Le PDG de la compagnie informatique Parimatch Tech, Maksym Liashko, confesse pour sa part que lui et ses employés ne croyaient pas à la possibilité de cette guerre. «Au début, nos entreprises se sont arrêtées de fonctionner. Nous n’étions pas préparés. Nous allions tous aux abris. Avec le temps, nous avons appris à détecter le son et la direction des missiles. On reconnaît le danger juste au son et, selon sa nature, on va ou non dans les bunkers.» Travailler dans des abris est devenu normal.
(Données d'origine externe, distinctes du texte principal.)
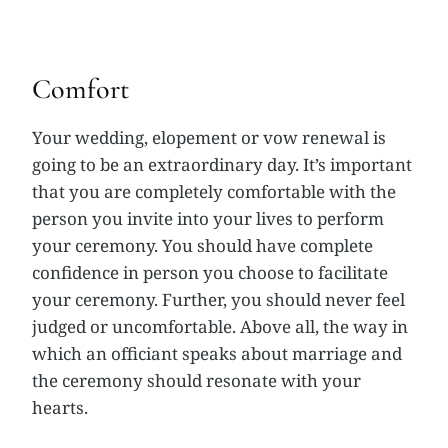
Comfort
Your wedding, elopement or vow renewal is
going to be an extraordinary day. It’s important
that you are completely comfortable with the
person you invite into your lives to perform
your ceremony. You should have complete
confidence in person you choose to facilitate
your ceremony. Further, you should never feel
judged or uncomfortable. Above all, the way in
which an officiant speaks about marriage and
the ceremony should resonate with your
hearts.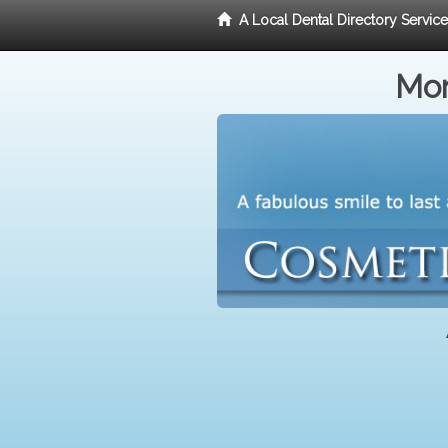
A Local Dental Directory Servic
Mor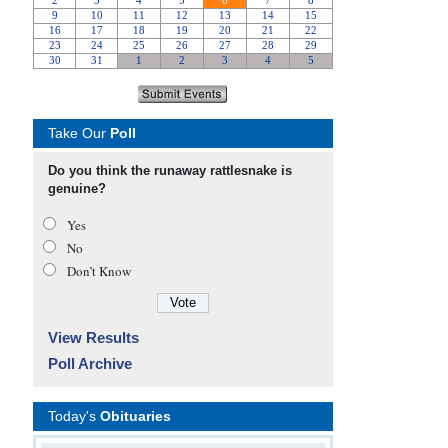
Take Our
Poll
Do you think the runaway rattlesnake is
genuine?
Yes
No
Don’t Know
View Results
Poll Archive
Today's
Obituaries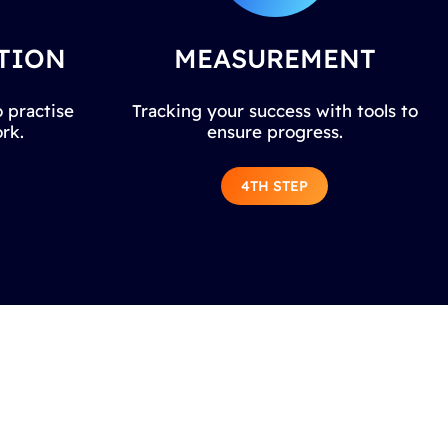
TION
MEASUREMENT
 practise
Tracking your success with tools to
rk.
ensure progress.
4TH STEP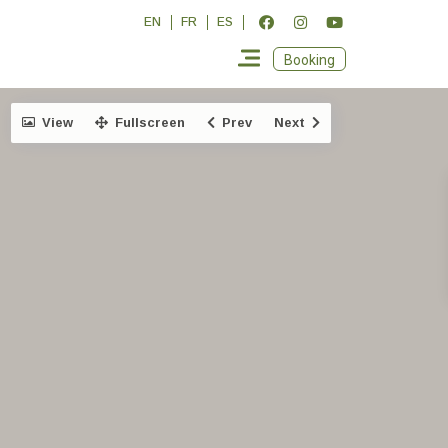
EN
FR
ES
Booking
View
Fullscreen
Prev
Next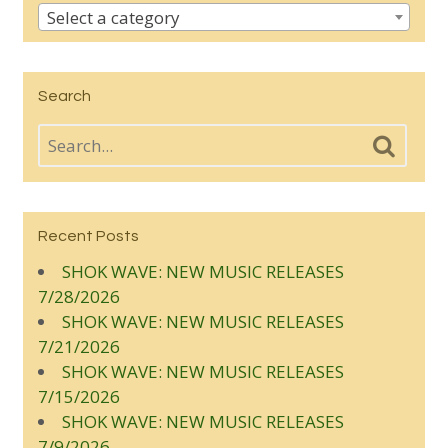
Select a category
Search
Recent Posts
SHOK WAVE: NEW MUSIC RELEASES
7/28/2026
SHOK WAVE: NEW MUSIC RELEASES
7/21/2026
SHOK WAVE: NEW MUSIC RELEASES
7/15/2026
SHOK WAVE: NEW MUSIC RELEASES
7/9/2026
Cyberattaques et armée de drones

Denys Smirnov précise: «En revanche, nous étions préparés pour les cyberattaques. La guerre cyber avait commencé en 2014. En décembre-janvier 2022, nous avons fait face à un nombre considérable de cyberattaques, mais les hackers ukrainiens sont aussi bons que les Russes.» Et le jeune homme de sortir immédiatement son smartphone et de cliquer sur une application, Army of Drones. «Voici notre passeport numérique. Nous y mettons toutes nos données sensibles, documents d’identité. Et nous sommes protégés», assure-t-il.
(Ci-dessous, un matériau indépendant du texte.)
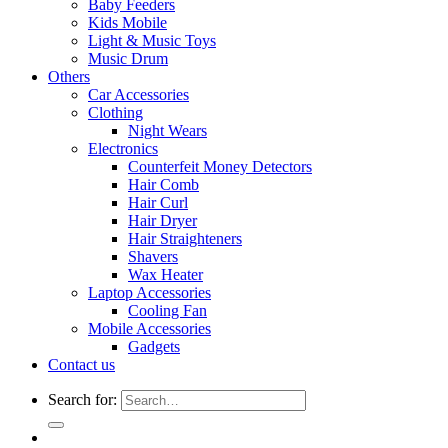
Baby Feeders
Kids Mobile
Light & Music Toys
Music Drum
Others
Car Accessories
Clothing
Night Wears
Electronics
Counterfeit Money Detectors
Hair Comb
Hair Curl
Hair Dryer
Hair Straighteners
Shavers
Wax Heater
Laptop Accessories
Cooling Fan
Mobile Accessories
Gadgets
Contact us
Search for: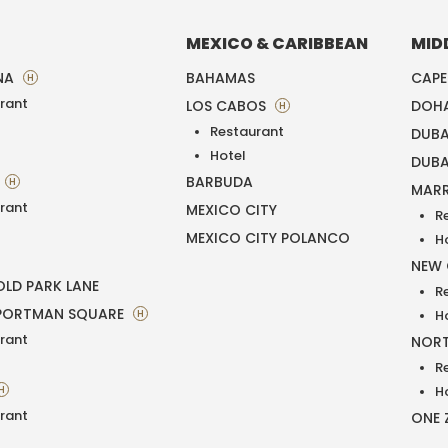
MEXICO & CARIBBEAN
MID
NA
BAHAMAS
CAP
H
rant
LOS CABOS
DOH
H
Restaurant
DUBA
T
Hotel
DUBA
BARBUDA
H
MAR
rant
MEXICO CITY
R
MEXICO CITY POLANCO
H
NEW
LD PARK LANE
R
PORTMAN SQUARE
H
H
rant
NORT
R
H
H
rant
ONE 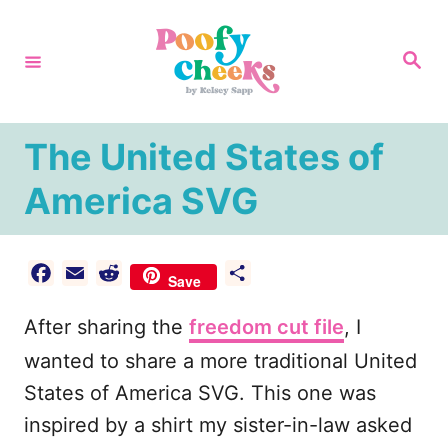
S
k
S
e
i
a
r
p
c
h
t
The United States of
o
America SVG
C
o
n
F
E
R
S
Save
a
m
e
h
t
After sharing the
c
a
d
freedom cut file
a
, I
e
e
i
d
r
wanted to share a more traditional United
n
b
l
i
e
States of America SVG. This one was
t
o
t
inspired by a shirt my sister-in-law asked
o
Army of Drones fait aussi référence à un système de surveillance et d’attaque avec des petits drones civils. Les Ukrainiens font ainsi voler des centaines de drones pour surveiller leurs 2 470 kilomètres de frontières. Ce projet a pu voir le jour grâce à du financement participatif appelant les citoyens du monde à leur envoyer de petits drones dans des points de dépôt situés en Pologne ou aux Etats-unis. Outre la fonction de surveillance, ces drones peuvent être équipés de grenades, voler jusqu’à cinquante kilomètres derrière les lignes ennemies, pendant 24 heures, jusqu’à 5 000 mètres d’altitude et transmettre des données en temps réel sur les déplacements de l’ennemi. Surtout, ils sont difficiles à abattre et ont une incidence sur le moral des troupes russes.

Iryna Lorens, cofondatrice d’une entreprise spécialisée dans le paiement par cryptomonnaies à Kiev, Weld Money, a, elle, indiqué comment la blockchain a sauvé des vies en Ukraine en se substituant aux banques. Alors que les cryptomonnaies ont permis d’effectuer des virements immédiats dès le début du conflit, «les établissements bancaires traditionnels avaient souvent besoin de deux semaines pour effectuer des transferts», note-t-elle.
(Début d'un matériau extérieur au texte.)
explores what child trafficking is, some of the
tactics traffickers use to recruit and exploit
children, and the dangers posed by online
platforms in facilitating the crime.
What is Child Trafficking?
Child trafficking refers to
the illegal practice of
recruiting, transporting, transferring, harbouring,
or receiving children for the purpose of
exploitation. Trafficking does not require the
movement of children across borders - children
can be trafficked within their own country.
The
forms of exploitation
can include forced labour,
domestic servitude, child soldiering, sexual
Futur produit d’exportation

«L’infrastructure numérique a prouvé sa résilience lors de cette invasion, a déclaré le ministre de la Transformation numérique, Mykhailo Fedorov, vêtu de son tee-shirt noir aux couleurs de l’Ukraine. Notre équipe a une grande vision pour faire de l’expertise en matière de technologie militaire et de solutions de sécurité la première exportation de l’Ukraine. Nous avons tout ce qu’il faut: des personnes talentueuses et éduquées, un écosystème de start-up en pleine croissance, une expérience unique en temps de guerre et probablement la chose la plus importante, le courage de se battre pour notre avenir

Dans cette guerre moderne d’un nouveau genre, les Ukrainiens ont donné une leçon aux états-majors des armées traditionnelles par leur formidable capacité à intégrer les nouvelles technologies, parfois peu coûteuses, pour gagner sur le champ de bataille avec une grande créativité. Et Mykhailo Fedorov de conter cette anecdote: «C’est en me rendant sur le front que j’ai compris à quel point la tech était importante dans ce conflit. J’ai demandé à un commandant ce dont il aurait besoin. Il m’a répondu qu’il voulait des imprimantes 3D pour concevoir des pièces détachées de drones.»

La tech pourrait bien être la planche de salut de l’Ukraine d’après-guerre, tant le pays a su développer une expertise pratique.